In a few days, we will celebrate Jesus’s birth with stories and carols. We will remember that Jesus was once a vulnerable baby with parents who loved and protected him. The wise guys will come and honor the baby king. The shepherds will see angels in the sky, and on Christmas morning, there will be presents. And some of us may gather with family to celebrate this special day.


We will also need to remember the gift that God has given us. God has given us God's self. God has come to us right where we are. And God is still with us. We have received the greatest gift of all. As John puts it to all who received him, who believed in his name,

he gave power to become children of God.

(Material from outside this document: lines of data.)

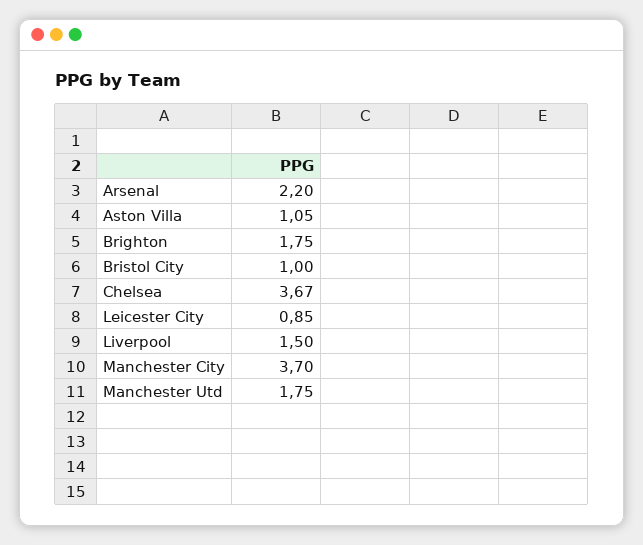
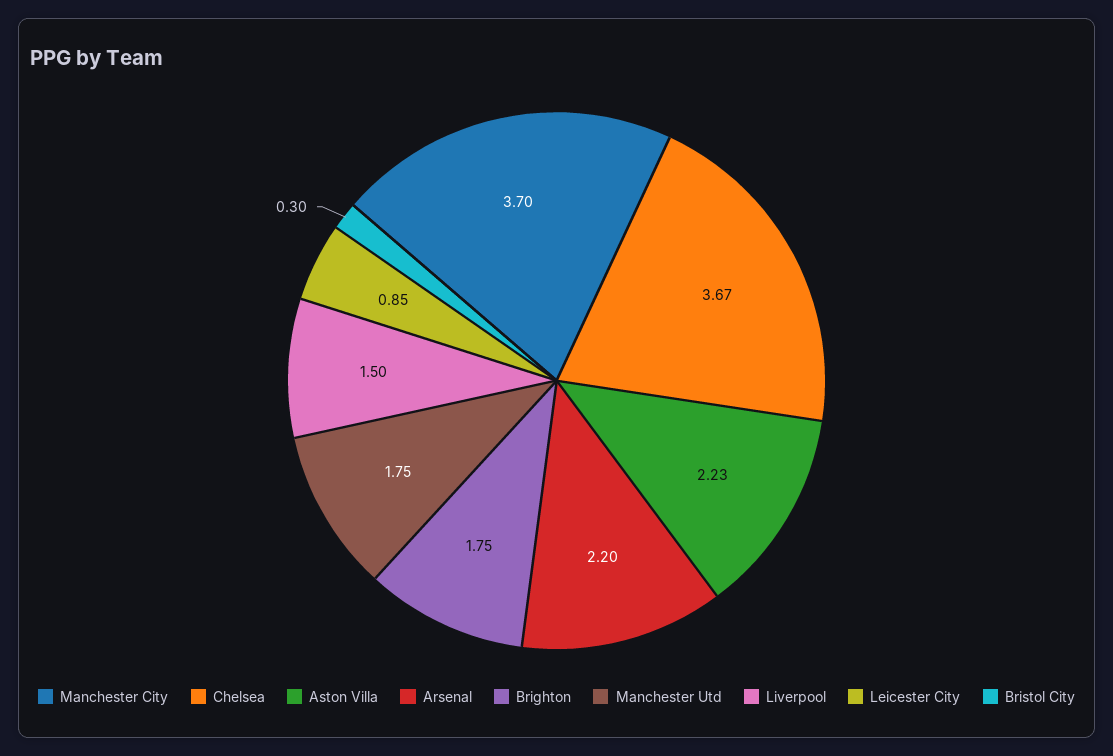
  {
    "Arsenal": 2.2,
-   "Aston Villa": 1.05,
+   "Aston Villa": 2.23,
    "Brighton": 1.75,
-   "Bristol City": 1,
+   "Bristol City": 0.3,
    "Chelsea": 3.67,
    "Leicester City": 0.85,
    "Liverpool": 1.5,
    "Manchester City": 3.7,
    "Manchester Utd": 1.75
  }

What an amazing gift, when we follow Jesus and truly love our neighbors.


As Martin Luther once said, “Our adoption is so complete that we become the hands and feet of God for the world.” Luther called it being “Little Christs” to each other. A friend of mine calls it “God with skin on.” She shared with me that there’s a book called “God with Skin On” by Anne Robertson. Robertson says her book, “in churchy language, is about incarnation—about God’s love becoming flesh. It is about how Jesus lives now... today... through you. It’s about how to be the Body of Christ in the world. For everyone you meet. Everybody. Even the nasty lady who sneers at you in church and the boss who only lives to ruin your day.”


That’s what John is talking about today in his very poetic story of Christmas. I’ve heard it said that Jesus is God’s sermon of love to God’s people. Jesus, the Word of God, there in the beginning before all things, became human and walked among us not just telling us but showing us how much God loves us. Jesus is “God with skin” on for the world. God sends people into our lives to be “God with skin” on for us. That’s why it’s so important to be part of a family of faith and to cultivate spiritual friendships with people we trust to have our best interest at heart. People who love and support and care for us while gently holding us accountable for our attitudes and actions.

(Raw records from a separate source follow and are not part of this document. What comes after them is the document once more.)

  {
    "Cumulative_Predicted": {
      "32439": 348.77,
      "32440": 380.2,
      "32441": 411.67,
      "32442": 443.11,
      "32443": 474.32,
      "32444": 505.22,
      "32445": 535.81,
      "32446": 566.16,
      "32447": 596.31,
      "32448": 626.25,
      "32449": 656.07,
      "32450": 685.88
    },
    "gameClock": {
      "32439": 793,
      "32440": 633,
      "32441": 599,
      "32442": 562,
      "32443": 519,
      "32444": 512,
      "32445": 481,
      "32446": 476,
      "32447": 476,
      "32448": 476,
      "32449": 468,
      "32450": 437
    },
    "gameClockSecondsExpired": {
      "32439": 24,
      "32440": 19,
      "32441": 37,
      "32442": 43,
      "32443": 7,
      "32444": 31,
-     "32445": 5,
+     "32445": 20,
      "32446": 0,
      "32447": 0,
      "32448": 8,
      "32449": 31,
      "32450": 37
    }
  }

I heard a story of a third-grade boy, named Ben who came home and announced that a girl in his class had died in a car accident. The girl’s family lived up the street from Ben’s family. Ben wanted to visit his friend’s mom to say he was sorry. Ben’s mom knew her son was sad but she was worried that he would upset his classmate’s mom by his visit. After much pleading, Ben’s mom relented. He walked over to the house and after a long time, returned. “How’d it go, Ben?” Mom asked. “Okay” was the reply. Mom was a little apprehensive. “What did you say to her?” Ben’s reply brought tears to her eyes. “I didn’t say anything,” he said. “I just sat on her lap and we cried together.”

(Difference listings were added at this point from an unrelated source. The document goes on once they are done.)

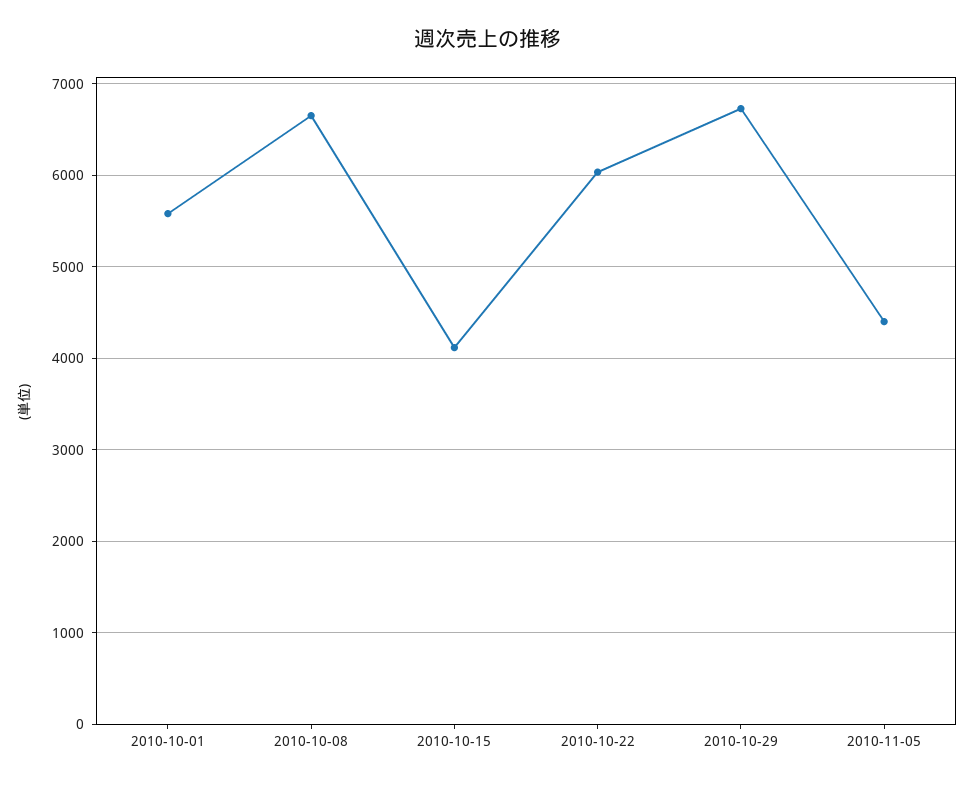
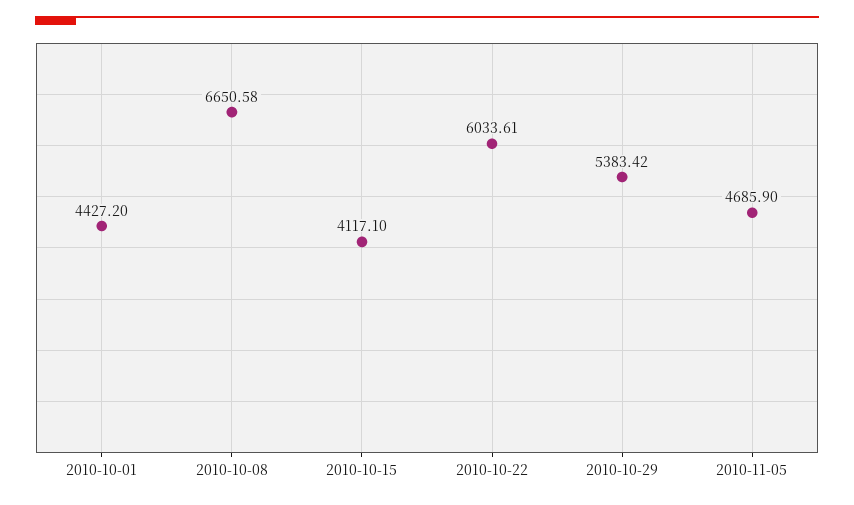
  {
-   "2010-10-01": 5600,
+   "2010-10-01": 4427.2,
    "2010-10-08": 6650.58,
    "2010-10-15": 4117.1,
    "2010-10-22": 6033.61,
-   "2010-10-29": 6700,
+   "2010-10-29": 5383.42,
-   "2010-11-05": 4400
+   "2010-11-05": 4685.9
  }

“And the Word became flesh.” Ben was “God with skin on” for his classmate’s mom. God’s arms wrapped around that grieving Mom, giving comfort. At Christmas we’re reminded, in the story of God’s incarnation, God becoming flesh, becoming human in Jesus, that God loves us. We’re invited to allow God to wrap arms of peace and comfort around us - then, when we become little Christs in our own lives by faith, we find our arms wrapping around others who need Christ in their lives. Amen.